데이터 목록:
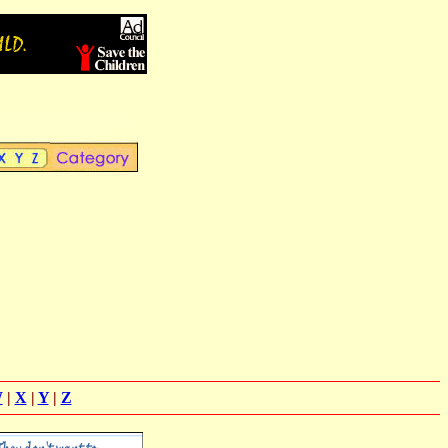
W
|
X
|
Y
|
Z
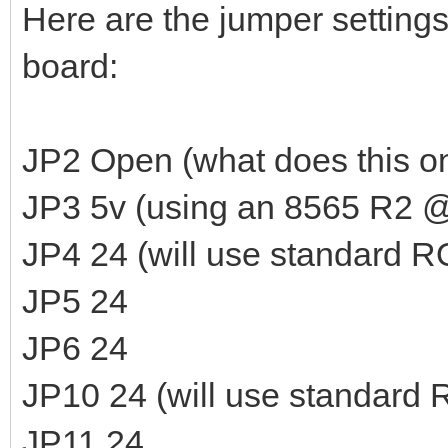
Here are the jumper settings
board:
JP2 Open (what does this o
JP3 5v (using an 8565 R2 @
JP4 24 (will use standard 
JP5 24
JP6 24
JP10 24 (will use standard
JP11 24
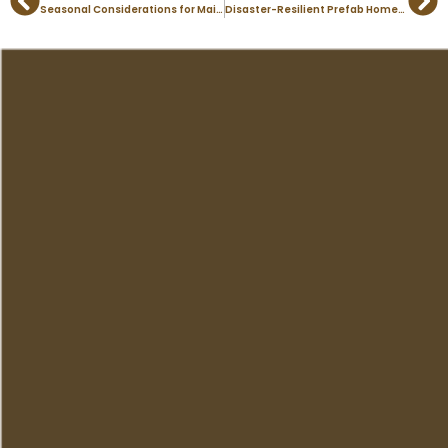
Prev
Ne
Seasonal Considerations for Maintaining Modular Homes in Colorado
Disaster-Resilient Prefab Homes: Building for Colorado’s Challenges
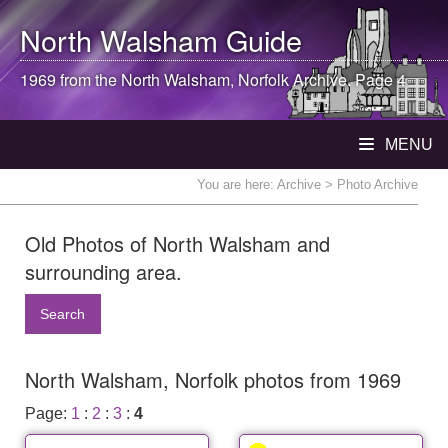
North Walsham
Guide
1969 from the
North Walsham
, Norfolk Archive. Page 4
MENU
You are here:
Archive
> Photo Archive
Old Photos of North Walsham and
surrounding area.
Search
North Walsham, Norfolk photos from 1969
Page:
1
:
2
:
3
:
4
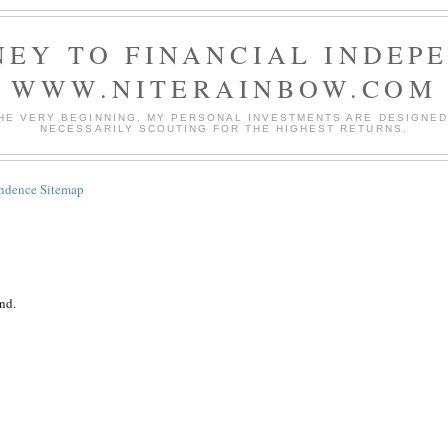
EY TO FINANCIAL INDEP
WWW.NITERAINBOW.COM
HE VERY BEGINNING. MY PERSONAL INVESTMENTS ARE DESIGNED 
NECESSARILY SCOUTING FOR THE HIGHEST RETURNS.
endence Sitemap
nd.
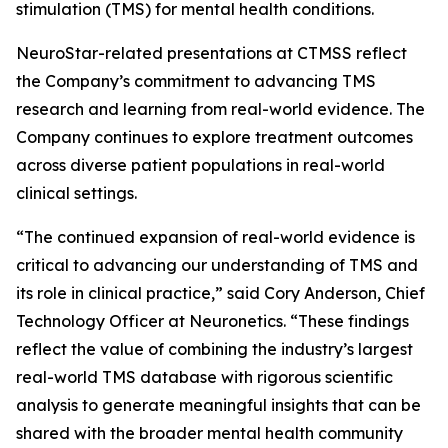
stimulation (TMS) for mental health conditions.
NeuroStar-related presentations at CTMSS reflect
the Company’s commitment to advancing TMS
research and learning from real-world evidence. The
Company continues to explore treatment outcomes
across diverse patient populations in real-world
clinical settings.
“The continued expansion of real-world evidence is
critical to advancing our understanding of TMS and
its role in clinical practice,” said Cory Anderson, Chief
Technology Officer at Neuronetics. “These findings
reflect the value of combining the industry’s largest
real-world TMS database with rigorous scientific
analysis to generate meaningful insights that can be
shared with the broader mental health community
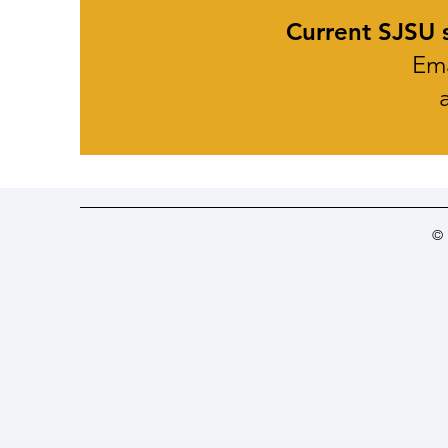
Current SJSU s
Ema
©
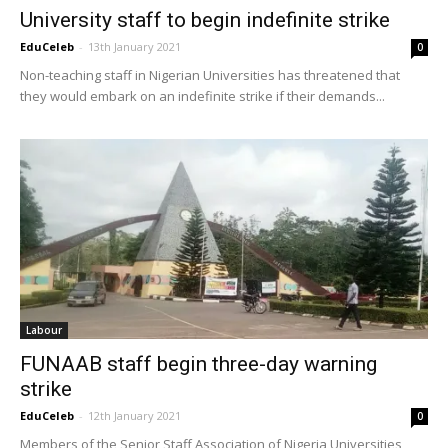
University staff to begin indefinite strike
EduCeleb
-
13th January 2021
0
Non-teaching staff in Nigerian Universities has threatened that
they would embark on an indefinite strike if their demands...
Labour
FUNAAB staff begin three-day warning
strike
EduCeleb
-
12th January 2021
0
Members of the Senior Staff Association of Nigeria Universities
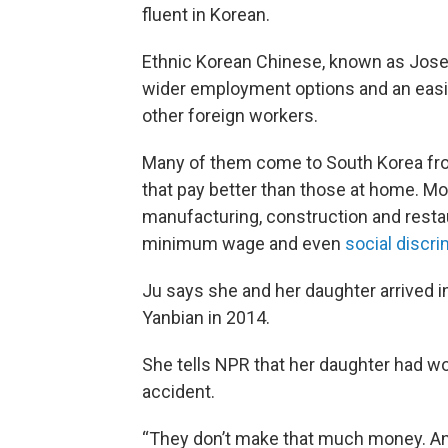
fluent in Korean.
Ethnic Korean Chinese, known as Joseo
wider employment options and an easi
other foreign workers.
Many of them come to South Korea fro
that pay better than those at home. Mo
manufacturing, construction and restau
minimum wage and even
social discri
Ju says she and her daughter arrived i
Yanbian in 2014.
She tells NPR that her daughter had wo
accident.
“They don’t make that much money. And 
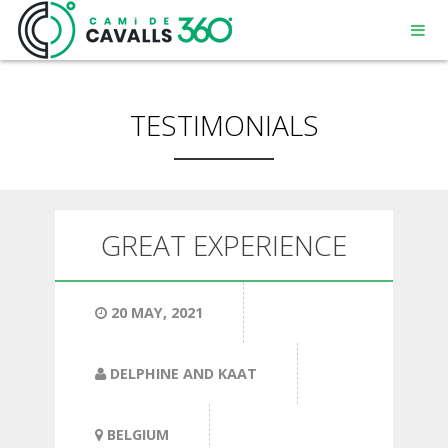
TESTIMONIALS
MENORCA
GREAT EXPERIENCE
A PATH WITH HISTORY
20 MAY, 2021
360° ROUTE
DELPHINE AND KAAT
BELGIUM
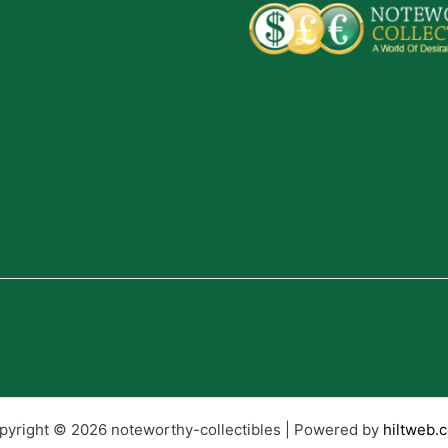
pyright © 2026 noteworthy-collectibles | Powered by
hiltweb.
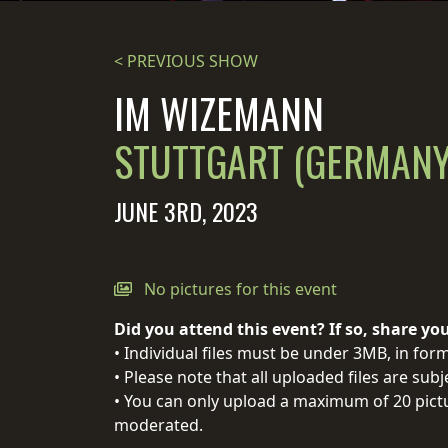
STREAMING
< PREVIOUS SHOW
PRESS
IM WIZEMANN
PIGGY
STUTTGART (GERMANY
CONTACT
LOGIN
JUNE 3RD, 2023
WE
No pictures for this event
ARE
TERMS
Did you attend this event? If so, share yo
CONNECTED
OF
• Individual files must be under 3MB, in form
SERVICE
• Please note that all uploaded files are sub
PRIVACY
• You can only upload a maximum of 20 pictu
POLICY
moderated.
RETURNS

할 일: 위 모든 항목에서 그림마다 읽어 낸 글을 한 줄도 고치지 말고 그대로 다시 입력하세요. 그림 표시는 답에서 빼세요.

과제 풀이:
W
|
X
|
Y
|
Z
Here are the jumper settings
board:
JP2 Open (what does this o
JP3 5v (using an 8565 R2 @
JP4 24 (will use standard 
JP5 24
JP6 24
JP10 24 (will use standard
JP11 24
Prev
Ne
Seasonal Considerations for Maintaining Modular Homes in Colorado
Disaster-Resilient Prefab Homes: Building for Colorado’s Challenges
North Walsham
Guide
1969 from the
North Walsham
, Norfolk Archive. Page 4
MENU
You are here:
Archive
> Photo Archive
Old Photos of North Walsham and
surrounding area.
Search
North Walsham, Norfolk photos from 1969
Page:
1
:
2
:
3
:
4
EY TO FINANCIAL INDEP
WWW.NITERAINBOW.COM
HE VERY BEGINNING. MY PERSONAL INVESTMENTS ARE DESIGNED 
NECESSARILY SCOUTING FOR THE HIGHEST RETURNS.
endence Sitemap
nd.
stimulation (TMS) for mental health conditions.
NeuroStar-related presentations at CTMSS reflect
the Company’s commitment to advancing TMS
research and learning from real-world evidence. The
Company continues to explore treatment outcomes
across diverse patient populations in real-world
clinical settings.
“The continued expansion of real-world evidence is
critical to advancing our understanding of TMS and
its role in clinical practice,” said Cory Anderson, Chief
Technology Officer at Neuronetics. “These findings
reflect the value of combining the industry’s largest
real-world TMS database with rigorous scientific
analysis to generate meaningful insights that can be
shared with the broader mental health community
Current SJSU s
Ema
©
University staff to begin indefinite strike
EduCeleb
-
13th January 2021
0
Non-teaching staff in Nigerian Universities has threatened that
they would embark on an indefinite strike if their demands...
Labour
FUNAAB staff begin three-day warning
strike
EduCeleb
-
12th January 2021
0
Members of the Senior Staff Association of Nigeria Universities
fluent in Korean.
Ethnic Korean Chinese, known as Joseo
wider employment options and an easi
other foreign workers.
Many of them come to South Korea fro
that pay better than those at home. Mo
manufacturing, construction and restau
minimum wage and even
social discri
Ju says she and her daughter arrived i
Yanbian in 2014.
She tells NPR that her daughter had wo
accident.
“They don’t make that much money. And 
TESTIMONIALS
MENORCA
GREAT EXPERIENCE
A PATH WITH HISTORY
20 MAY, 2021
360° ROUTE
DELPHINE AND KAAT
BELGIUM
pyright © 2026 noteworthy-collectibles | Powered by
hiltweb.
STREAMING
< PREVIOUS SHOW
PRESS
IM WIZEMANN
PIGGY
STUTTGART (GERMANY
CONTACT
LOGIN
JUNE 3RD, 2023
WE
No pictures for this event
ARE
TERMS
Did you attend this event? If so, share yo
CONNECTED
OF
• Individual files must be under 3MB, in form
SERVICE
• Please note that all uploaded files are sub
PRIVACY
• You can only upload a maximum of 20 pictu
POLICY
moderated.
RETURNS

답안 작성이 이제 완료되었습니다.